Most elderly people - three-quarters of Medicare beneficiaries, according to the Congressional Budget Office - already have some kind of drug coverage. But millions of others sag under the cost of trying to buy what is often a medicine chestful of prescriptions.

Congress, though, did not create a benefit only for those who need it. That would mean no political favor would be gained from the more vocal middle class. It did not even make it workable for the low-income elderly. Those on Medicaid are to be dropped from that coverage at the end of this month, and they can randomly be assigned to a private drug insurance plan that might not even cover the prescriptions they currently get through Medicaid.

In the Hollin Hall center, where the coffee was hot and the holiday sweets table overflowing - and where no one, it seemed, was much affected by this drug plan at all - a shrug of indifference might have been expected. But irritation bordering on anger was the norm.

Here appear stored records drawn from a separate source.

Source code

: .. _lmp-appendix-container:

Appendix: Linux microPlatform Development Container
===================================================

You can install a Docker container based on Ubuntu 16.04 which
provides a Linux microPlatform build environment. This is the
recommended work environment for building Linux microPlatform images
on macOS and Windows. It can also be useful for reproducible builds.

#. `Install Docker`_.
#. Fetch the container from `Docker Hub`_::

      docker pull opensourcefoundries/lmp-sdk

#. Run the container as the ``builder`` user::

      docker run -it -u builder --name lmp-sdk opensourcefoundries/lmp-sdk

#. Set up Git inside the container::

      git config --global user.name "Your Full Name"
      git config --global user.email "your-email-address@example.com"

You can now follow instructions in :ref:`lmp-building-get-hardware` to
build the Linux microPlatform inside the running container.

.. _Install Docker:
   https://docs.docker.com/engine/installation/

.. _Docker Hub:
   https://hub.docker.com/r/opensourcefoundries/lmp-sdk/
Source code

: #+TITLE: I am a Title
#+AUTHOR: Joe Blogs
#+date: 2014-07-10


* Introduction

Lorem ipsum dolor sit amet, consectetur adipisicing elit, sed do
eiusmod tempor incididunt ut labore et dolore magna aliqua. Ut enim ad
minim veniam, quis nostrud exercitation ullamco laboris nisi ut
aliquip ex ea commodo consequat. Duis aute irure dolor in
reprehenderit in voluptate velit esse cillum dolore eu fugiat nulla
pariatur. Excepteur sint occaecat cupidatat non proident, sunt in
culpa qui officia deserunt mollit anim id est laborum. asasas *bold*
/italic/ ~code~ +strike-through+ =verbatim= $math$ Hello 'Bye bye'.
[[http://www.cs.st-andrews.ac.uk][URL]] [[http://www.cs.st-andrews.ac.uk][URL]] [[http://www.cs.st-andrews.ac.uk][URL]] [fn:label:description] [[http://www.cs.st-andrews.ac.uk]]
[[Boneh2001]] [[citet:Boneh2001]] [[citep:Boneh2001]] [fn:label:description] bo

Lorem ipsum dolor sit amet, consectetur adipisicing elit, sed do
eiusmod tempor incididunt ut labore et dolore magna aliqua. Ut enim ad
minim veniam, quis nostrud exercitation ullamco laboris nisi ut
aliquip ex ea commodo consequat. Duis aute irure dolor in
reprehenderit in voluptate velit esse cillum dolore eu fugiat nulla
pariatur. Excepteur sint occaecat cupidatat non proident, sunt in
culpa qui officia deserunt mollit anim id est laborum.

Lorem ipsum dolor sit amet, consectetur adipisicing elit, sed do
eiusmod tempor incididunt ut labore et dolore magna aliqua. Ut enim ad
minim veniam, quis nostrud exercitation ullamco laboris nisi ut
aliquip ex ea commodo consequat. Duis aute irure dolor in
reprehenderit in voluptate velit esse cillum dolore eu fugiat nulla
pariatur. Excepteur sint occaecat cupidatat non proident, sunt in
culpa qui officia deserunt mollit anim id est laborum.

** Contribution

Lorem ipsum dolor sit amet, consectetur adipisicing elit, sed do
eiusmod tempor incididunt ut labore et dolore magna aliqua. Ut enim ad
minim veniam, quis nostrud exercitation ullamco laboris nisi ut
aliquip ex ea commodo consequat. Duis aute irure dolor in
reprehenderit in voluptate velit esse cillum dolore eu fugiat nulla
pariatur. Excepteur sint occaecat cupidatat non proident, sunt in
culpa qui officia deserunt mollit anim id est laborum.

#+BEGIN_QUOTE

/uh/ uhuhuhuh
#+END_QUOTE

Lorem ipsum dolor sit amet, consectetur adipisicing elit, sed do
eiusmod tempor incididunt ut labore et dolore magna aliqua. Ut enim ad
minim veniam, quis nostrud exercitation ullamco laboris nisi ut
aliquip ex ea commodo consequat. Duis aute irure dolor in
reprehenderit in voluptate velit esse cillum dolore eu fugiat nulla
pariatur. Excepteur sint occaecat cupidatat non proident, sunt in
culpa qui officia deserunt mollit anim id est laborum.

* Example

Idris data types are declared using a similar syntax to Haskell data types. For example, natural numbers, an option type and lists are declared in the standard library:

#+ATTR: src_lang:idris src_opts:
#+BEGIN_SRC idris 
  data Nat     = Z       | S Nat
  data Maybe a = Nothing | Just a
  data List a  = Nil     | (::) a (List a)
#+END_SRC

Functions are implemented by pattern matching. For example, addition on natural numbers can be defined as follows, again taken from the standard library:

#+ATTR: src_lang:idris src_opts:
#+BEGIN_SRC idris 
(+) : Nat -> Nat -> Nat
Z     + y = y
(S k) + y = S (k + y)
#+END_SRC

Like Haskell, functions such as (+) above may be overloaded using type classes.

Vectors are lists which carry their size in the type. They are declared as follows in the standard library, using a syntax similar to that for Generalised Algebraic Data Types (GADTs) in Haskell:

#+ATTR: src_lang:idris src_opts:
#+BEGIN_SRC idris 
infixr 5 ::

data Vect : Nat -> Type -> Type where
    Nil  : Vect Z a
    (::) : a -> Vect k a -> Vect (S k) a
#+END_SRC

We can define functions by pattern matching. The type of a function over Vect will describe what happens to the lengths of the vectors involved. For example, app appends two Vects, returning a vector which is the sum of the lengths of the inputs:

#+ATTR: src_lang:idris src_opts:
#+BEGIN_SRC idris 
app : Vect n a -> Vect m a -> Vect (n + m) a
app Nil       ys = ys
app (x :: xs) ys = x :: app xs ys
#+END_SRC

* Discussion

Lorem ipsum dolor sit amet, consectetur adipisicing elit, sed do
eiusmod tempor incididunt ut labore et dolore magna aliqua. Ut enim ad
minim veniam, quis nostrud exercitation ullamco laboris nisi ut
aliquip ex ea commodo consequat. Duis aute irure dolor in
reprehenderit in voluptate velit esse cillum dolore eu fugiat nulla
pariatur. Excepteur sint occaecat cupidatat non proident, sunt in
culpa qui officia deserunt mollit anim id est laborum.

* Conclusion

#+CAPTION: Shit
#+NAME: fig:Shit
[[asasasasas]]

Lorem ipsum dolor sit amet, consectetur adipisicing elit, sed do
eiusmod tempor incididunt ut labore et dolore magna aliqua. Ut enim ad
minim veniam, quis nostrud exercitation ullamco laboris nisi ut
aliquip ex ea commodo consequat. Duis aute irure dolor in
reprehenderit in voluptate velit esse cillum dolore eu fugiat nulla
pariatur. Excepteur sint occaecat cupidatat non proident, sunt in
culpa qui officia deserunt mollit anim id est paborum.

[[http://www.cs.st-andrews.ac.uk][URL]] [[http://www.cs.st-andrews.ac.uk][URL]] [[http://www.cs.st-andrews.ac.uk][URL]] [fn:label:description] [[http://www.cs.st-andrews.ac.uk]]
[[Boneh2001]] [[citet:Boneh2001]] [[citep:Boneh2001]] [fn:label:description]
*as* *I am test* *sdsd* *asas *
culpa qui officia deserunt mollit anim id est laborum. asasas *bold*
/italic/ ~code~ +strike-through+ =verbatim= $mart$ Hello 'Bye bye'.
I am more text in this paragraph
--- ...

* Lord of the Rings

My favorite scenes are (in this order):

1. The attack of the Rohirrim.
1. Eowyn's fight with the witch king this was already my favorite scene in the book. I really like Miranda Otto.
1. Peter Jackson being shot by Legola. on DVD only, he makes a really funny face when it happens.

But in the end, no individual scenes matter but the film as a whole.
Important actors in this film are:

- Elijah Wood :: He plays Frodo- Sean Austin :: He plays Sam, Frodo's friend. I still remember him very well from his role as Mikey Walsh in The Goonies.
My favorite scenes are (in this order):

There are many who do need the coverage, those at the center told me, and they shouldn't have to navigate such obstacles to get it. "It's as inefficient as hell," says Edwin R. Kellogg, 83, who gets his drug coverage through his former employer, an auto-parts manufacturer. "You know who's going to benefit from this? The insurance companies."

Well, and the drug companies, too. And perhaps a cottage industry of consultants. Thank goodness, the one group that sought the most gain from the Medicare drug benefit - Congress - is likely instead to feel political pain.